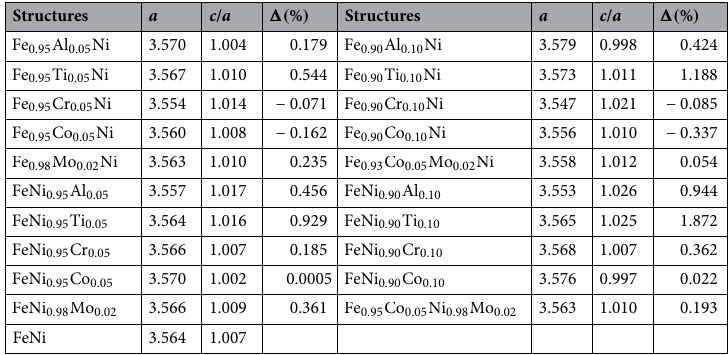
levels, shows rapid decrease of the transition temperature. The FeNi 1 − x Co x alloy on the other hand has small equilibrium volumes, but increased transition temperatures. In all alloy cases, except FeNi 1 − x Ti x , the maximum T od occurs around x = 0.05 . We expect the initial increase of T od for small values of x to be caused by the additional configurational entropy created by the dopant. Due to doping the configurational entropy of the ordered state is larger than zero. For small values of x , the proportional entropy gain of the ordered state should be larger than that of the random state. The entropy of the ordered state stabilizes the ordered configuration, as compared to the random state, which leads to the increasing T od for small values of x . Beyond x = 0.05 , T od starts decreasing, because the DFT total energy difference between ordered and random states starts to decrease significantly, as shown in Fig. 4. By inspection of the DFT energy differences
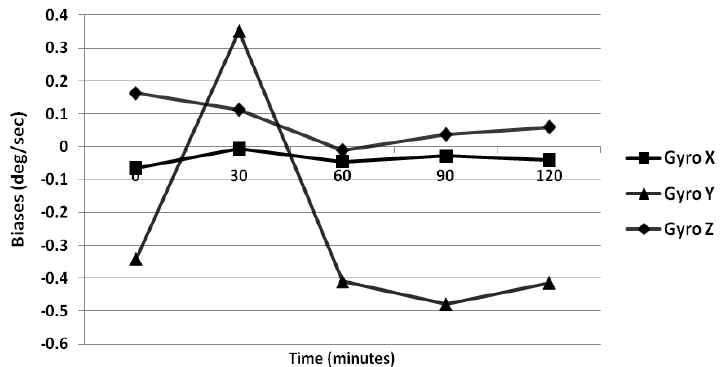
Figure 3. Gyroscope in-run biases (vary temp.).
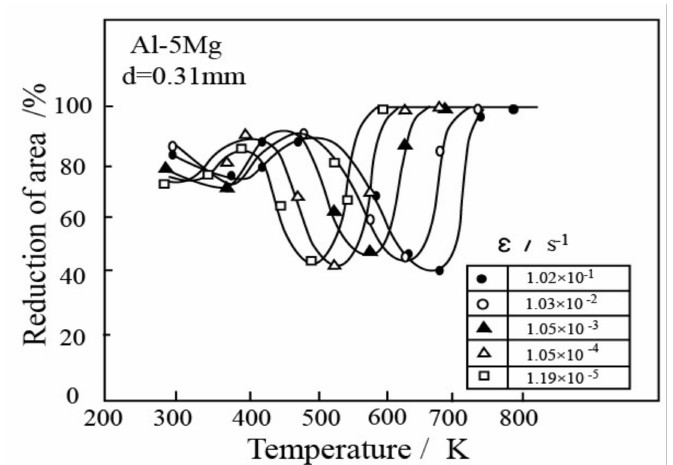
Figure 4. Reduction of area versus test temperature for Al-5 wt%Mg alloy after deformation with various strain rates ranging from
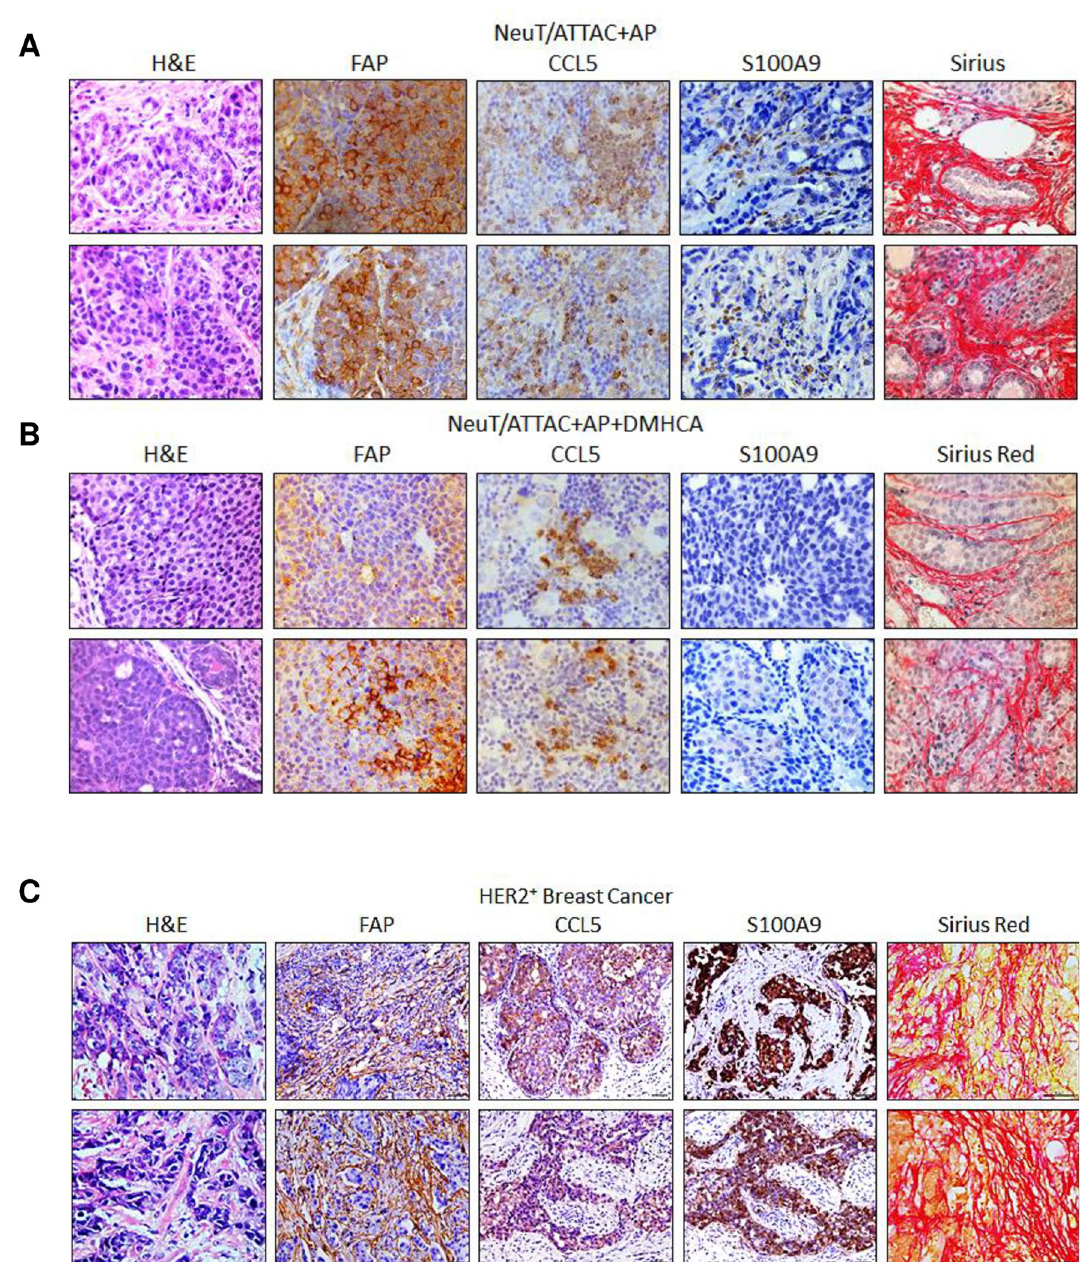
Fig 3. Comparison of FAP, CCL5, S100A9 and collagen expression in HER2+ breast cancer and in tumors from NeuT/ATTC +AP mice and following DMHCA treatment. NeuT/ATTAC mice were administered AP20187 and DMHCA as in Fig 1 and tissues assessed by H&E staining, FAP, CCL5 and S100A9 by IHC and collagen by PicroSirius Red staining.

**WHAT YOU SHOULD DO:**
The whole listing must be restated word for word. Leave out any pictures.

**OUTPUT FOR THIS TASK:**
levels, shows rapid decrease of the transition temperature. The FeNi 1 − x Co x alloy on the other hand has small equilibrium volumes, but increased transition temperatures. In all alloy cases, except FeNi 1 − x Ti x , the maximum T od occurs around x = 0.05 . We expect the initial increase of T od for small values of x to be caused by the additional configurational entropy created by the dopant. Due to doping the configurational entropy of the ordered state is larger than zero. For small values of x , the proportional entropy gain of the ordered state should be larger than that of the random state. The entropy of the ordered state stabilizes the ordered configuration, as compared to the random state, which leads to the increasing T od for small values of x . Beyond x = 0.05 , T od starts decreasing, because the DFT total energy difference between ordered and random states starts to decrease significantly, as shown in Fig. 4. By inspection of the DFT energy differences
Figure 3. Gyroscope in-run biases (vary temp.).
Figure 4. Reduction of area versus test temperature for Al-5 wt%Mg alloy after deformation with various strain rates ranging from
Fig 3. Comparison of FAP, CCL5, S100A9 and collagen expression in HER2+ breast cancer and in tumors from NeuT/ATTC +AP mice and following DMHCA treatment. NeuT/ATTAC mice were administered AP20187 and DMHCA as in Fig 1 and tissues assessed by H&E staining, FAP, CCL5 and S100A9 by IHC and collagen by PicroSirius Red staining.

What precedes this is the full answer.